• Required task a: In the discussion of the monitor script, which flag makes the script's output more detailed?

• Text section:
An update. My wife has now got the same phone so I changed the settings accordingly & the restarted the services on the RPI’s. Both phones are now working & I’m not to sure why. I suspect it maybe the HA app I have on both our phones where I initially added location tracking & used that as well for the device_tracker.
On both iPhone 11’s I allowed all that it required for the HA to work (location, bluetooth etc) & at the time I believed that is why it was working. Since then I have removed the location tracking & it still works just with the ‘monitor’ setup.
So I’m kind new on this, im using smart things "presence " and sometimes works sometimes with a long delay, it’s annoying, so i want try this monitor, so i need get a new raspberry pi zero w isnt? this is not installed in my PI where im running HA right? just to understand hahaha, and this can work with my phone BLE as far as I understand right? thanks a lot for all people effort!!
@andrewjfreyer, first of thanks for a killer contribution to HASS!
I’m trying to debug my setup (running 3x raspberry pi’s with your monitor script) and I don’t seem to be getting any response from publishing an empty message to monitor/scan/echo or monitor/scan/arrive. Nothing in the logs (running journalctl -u monitor -r). Nothing posted back to $mqtt_topicpath/$mqtt_publisher_identity/echo as described in the README.
Wondering if there’s anything I can do to debug this more? Do you have any advice or ideas as to what might be wrong?
Have you tried using different flags when using monitor? If you sudo bash monitor.sh -h you get an overview of all possible options. When you use “-V” for “verbose” the output of the script will be much more detailed. Also, using “-a” will report all changes like confidence dropping from 100% to 90%, 45% and 0% as separate messages. This should give you more information.
If you want to update the way monitor is run at boot (through systemd) you start monitor with all your desired flags and add the “-u” flag to is. The output of the script will tell you that systemctl is updated. So for instance:
When I post anything to monitor/scan/[echo/restart/etc], nothing occurs and I get no reaction from the script or on MQTT. Is there something specific that I need to configure to get that to work. Also, I didn’t see it in the readme, but is there a place in the documents that describe the available flags (outside of the -h on the local machine)?
Have you checked the output of the monitor script when run with -V for Verbose and -a for all changes? Just in case you (or anyone else who reads this) don’t know how to do this, first stop the service:
sudo systemctl stop monitor.service
and then start the script manually from the monitor directory
sudo bash monitor.sh -V
And just watch what happens there, it should definitely pick up your mqtt messages. As to your last question, no there is no documentation on the different flags. But if you have any specific questions I’m glad to help.
Hello @brthrsam and @jzee
Did you resolve your problem with the detection issue stopping working after a couple of hours? I have the same problem that I can see on both iPhones and my Android phone. I have Andrew’s Presence running in parallel and this seems to work fine but my plan to migrate to Monitor is causing me some problems.

• Available data:
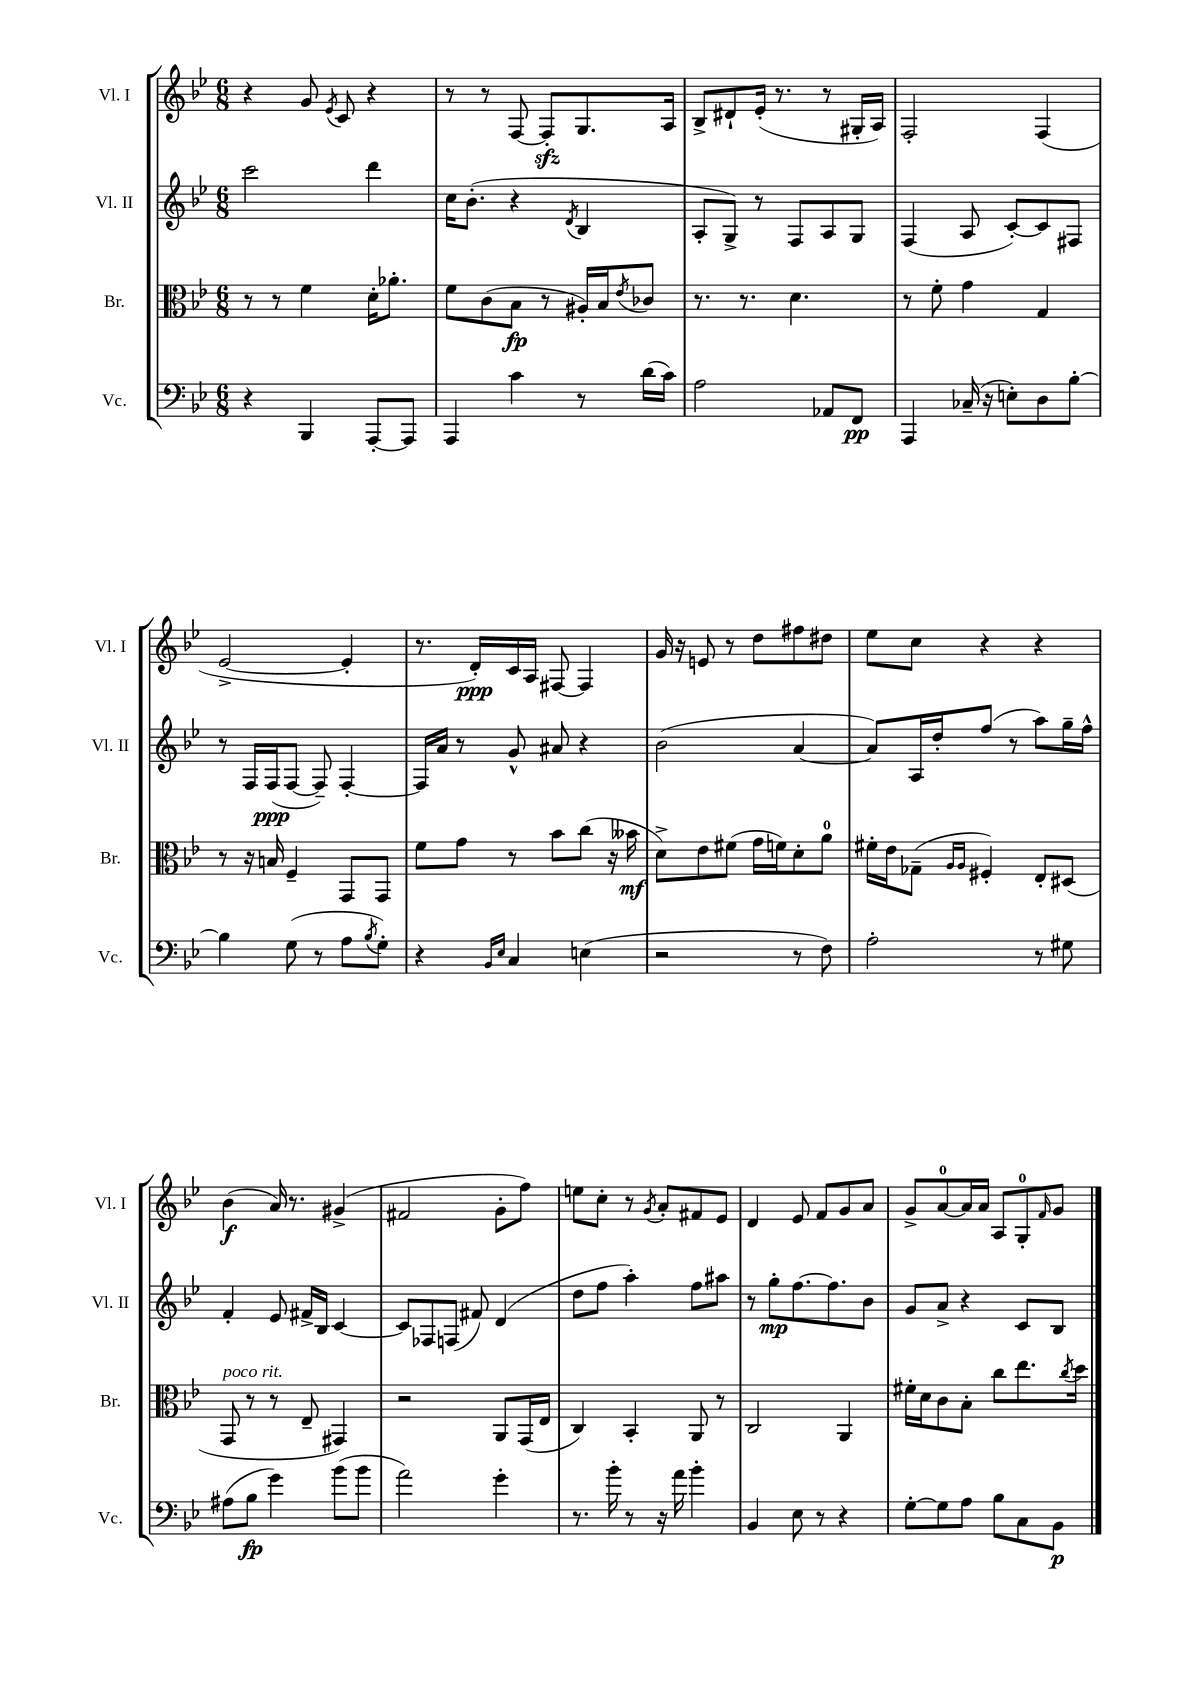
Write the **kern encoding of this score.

**kern	**dynam	**kern	**dynam	**kern	**dynam	**kern	**dynam
*part4	*part4	*part3	*part3	*part2	*part2	*part1	*part1
*staff4	*staff4	*staff3	*staff3	*staff2	*staff2	*staff1	*staff1
*I"Vc.	*	*I"Br.	*	*I"Vl. II	*	*I"Vl. I	*
*I'Vc.	*	*I'Br.	*	*I'Vl. II	*	*I'Vl. I	*
*clefF4	*	*clefC3	*	*clefG2	*	*clefG2	*
*k[b-e-]	*	*k[b-e-]	*	*k[b-e-]	*	*k[b-e-]	*
*M6/8	*	*M6/8	*	*M6/8	*	*M6/8	*
=52	=52	=52	=52	=52	=52	=52	=52
4r	.	8r	.	2ccc\	.	4r	.
.	.	8r	.	.	.	.	.
4BBB-/	.	4f\	.	.	.	8g/	.
.	.	.	.	.	.	8qe-/	.
.	.	.	.	.	.	8c/	.
[8AAA'/L	.	16d'\KL	.	4ddd\	.	4r	.
.	.	8.a-X'\J	.	.	.	.	.
8AAA/J]	.	.	.	.	.	.	.
=53	=53	=53	=53	=53	=53	=53	=53
4AAA/	.	8f\L	.	16cc\KL	.	8r	.
.	.	.	.	(8.b-'\J	.	.	.
.	.	(8c\	.	.	.	8r	.
4c\	.	8B-\J	fp	4r	.	[8F/	.
.	.	8r	.	.	.	8Fzz'/L]	.
.	.	.	.	8qd/	.	.	.
8r	.	16A#X'/LL)	.	4B-/	.	8.G/	.
.	.	16B-/J	.	.	.	.	.
.	.	8qe-/	.	.	.	.	.
(16d\LL	.	8c-X/J	.	.	.	.	.
16c\JJ)	.	.	.	.	.	16A/Jk	.
=54	=54	=54	=54	=54	=54	=54	=54
2A\	.	8.r	.	8A'/L	.	8B-^/L	.
.	.	.	.	8G^/J)	.	8d#X`/	.
.	.	8.r	.	.	.	.	.
.	.	.	.	8r	.	(16e-'/Jk	.
.	.	.	.	.	.	8.r	.
.	.	4.d\	.	8F/L	.	.	.
8AA-X/L	.	.	.	8A/	.	8r	.
8FF/J	pp	.	.	8G/J	.	16G#X'/LL	.
.	.	.	.	.	.	16A/JJ)	.
=55	=55	=55	=55	=55	=55	=55	=55
4AAA/	.	8r	.	(4F/	.	2F'/	.
.	.	8f'\	.	.	.	.	.
(16C-X~/	.	4g\	.	8A/	.	.	.
16r	.	.	.	.	.	.	.
8En'\L)	.	.	.	[8c'/L)	.	.	.
8D\	.	4G/	.	8c/]	.	(4F/	.
[8B-'\J	.	.	.	8F#X/J	.	.	.
!!LO:LB:g=z
=56	=56	=56	=56	=56	=56	=56	=56
4B-\]	.	8r	.	8r	.	[2e-^/	.
.	.	16r	.	16F/LL	.	.	.
.	.	16Bn/	.	(16F/J	ppp	.	.
(8G\	.	4F~/	.	[8F/J	.	.	.
8r	.	.	.	8F~/])	.	.	.
8A\L	.	8GG/L	.	[4F'/	.	4e-'/]	.
8qB-/	.	.	.	.	.	.	.
8G'\J)	.	8GG/J	.	.	.	.	.
=57	=57	=57	=57	=57	=57	=57	=57
4r	.	8f\L	.	16F/LL]	.	8.r	.
.	.	.	.	16a/JJ	.	.	.
.	.	8g\J	.	8r	.	.	.
.	.	.	.	.	.	16d'/LL)	ppp
16qqBB-/LL	.	.	.	.	.	.	.
16qqE-/JJ	.	.	.	.	.	.	.
4C/	.	8r	.	8g^^/	.	16c/	.
.	.	.	.	.	.	16A/JJ	.
.	.	8b-\L	.	8a#X/	.	[8F#X/	.
(4En\	.	(8cc\J	.	4r	.	4F#/]	.
.	.	16r	.	.	.	.	.
.	.	16b--X\	mf	.	.	.	.
=58	=58	=58	=58	=58	=58	=58	=58
2r	.	8d^\L)	.	(2b-\	.	16g/	.
.	.	.	.	.	.	16r	.
.	.	8e-\	.	.	.	8en/	.
.	.	(8f#X\J	.	.	.	8r	.
.	.	16g\LL	.	.	.	8dd\L	.
.	.	16fn\J)	.	.	.	.	.
8r	.	8d'\	.	[4a/	.	8ff#X\	.
8F\)	.	8a\J	.	.	.	8dd#X\J	.
=59	=59	=59	=59	=59	=59	=59	=59
2A'\	.	16f#X'\LL	.	8a/L])	.	8ee-\L	.
.	.	16e-\J	.	.	.	.	.
.	.	(8G-X~\J	.	16A/L	.	8cc\J	.
.	.	.	.	16dd'/J	.	.	.
.	.	16qqA/LL	.	.	.	.	.
.	.	16qqA/JJ	.	.	.	.	.
.	.	4F#X'/)	.	(8ff/J	.	4r	.
.	.	.	.	8r	.	.	.
8r	.	8E-'/L	.	8aa\L)	.	4r	.
8G#X\	.	(8D#X/J	.	16gg~\L	.	.	.
.	.	.	.	16ff^^\JJ	.	.	.
!!LO:LB:g=z
=60	=60	=60	=60	=60	=60	=60	=60
!	!	!LO:TX:a:i:t=poco rit.	!	!	!	!	!
(8A#X\L	.	8GG/	.	4f'/	.	(4b-\	f
8B-\J	fp	8r	.	.	.	.	.
4g\)	.	8r	.	8e-/	.	16a/)	.
.	.	.	.	.	.	8.r	.
.	.	8E-~/	.	16f#X^/LL	.	.	.
.	.	.	.	16B-/JJ	.	.	.
(8b-\L	.	4GG#X/)	.	[4c/	.	(4g#X^/	.
8b-\J	.	.	.	.	.	.	.
=61	=61	=61	=61	=61	=61	=61	=61
2a\)	.	2r	.	8c/L]	.	2f#X/	.
.	.	.	.	8F-X/	.	.	.
.	.	.	.	(8Fn/J	.	.	.
.	.	.	.	8f#X/)	.	.	.
4g'\	.	8AA/L	.	(4d/	.	8g'\L	.
.	.	(16GG/L	.	.	.	8ff\J)	.
.	.	16E-/JJ	.	.	.	.	.
=62	=62	=62	=62	=62	=62	=62	=62
8.r	.	4C/)	.	8dd\L	.	8een\L	.
.	.	.	.	8ff\J	.	8cc'\J	.
16b-'\	.	.	.	.	.	.	.
8r	.	4BB-'/	.	4aa'\)	.	8r	.
.	.	.	.	.	.	8qg/	.
16r	.	.	.	.	.	8a'/L	.
16a\	.	.	.	.	.	.	.
4b-'\	.	8AA/	.	8ff\L	.	8f#X/	.
.	.	8r	.	8aa#X\J	.	8e-/J	.
=63	=63	=63	=63	=63	=63	=63	=63
4BB-/	.	2C/	.	8r	.	4d/	.
.	.	.	.	8gg'\L	mp	.	.
8E-\	.	.	.	[8.ff\	.	8e-/	.
8r	.	.	.	.	.	8f/L	.
.	.	.	.	8.ff\]	.	.	.
4r	.	4AA/	.	.	.	8g/	.
.	.	.	.	8b-\J	.	8a/J	.
=64	=64	=64	=64	=64	=64	=64	=64
[8G'\L	.	16f#X'\LL	.	8g/L	.	8g^/L	.
.	.	16d\J	.	.	.	.	.
8G\]	.	8c\	.	8a^/J	.	[8a/	.
8A\J	.	8B-'\J	.	4r	.	16a/L]	.
.	.	.	.	.	.	16a/JJ	.
8B-\L	.	8cc\L	.	.	.	8A/L	.
8C\	.	8.ee-\	.	8c/L	.	8G'/	.
.	.	.	.	.	.	16qqf/	.
8BB-\J	p	.	.	8B-/J	.	8g/J	.
.	.	8qcc/	.	.	.	.	.
.	.	16dd\Jk	.	.	.	.	.
==	==	==	==	==	==	==	==
*-	*-	*-	*-	*-	*-	*-	*-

• Required task b: List every line of the entries that contains the string "kern", treating uppercase and lowercase as different.

• Expected answer a: The "-V" flag, for verbose output.

• Expected answer b:
Write the **kern encoding of this score.
**kern	**dynam	**kern	**dynam	**kern	**dynam	**kern	**dynam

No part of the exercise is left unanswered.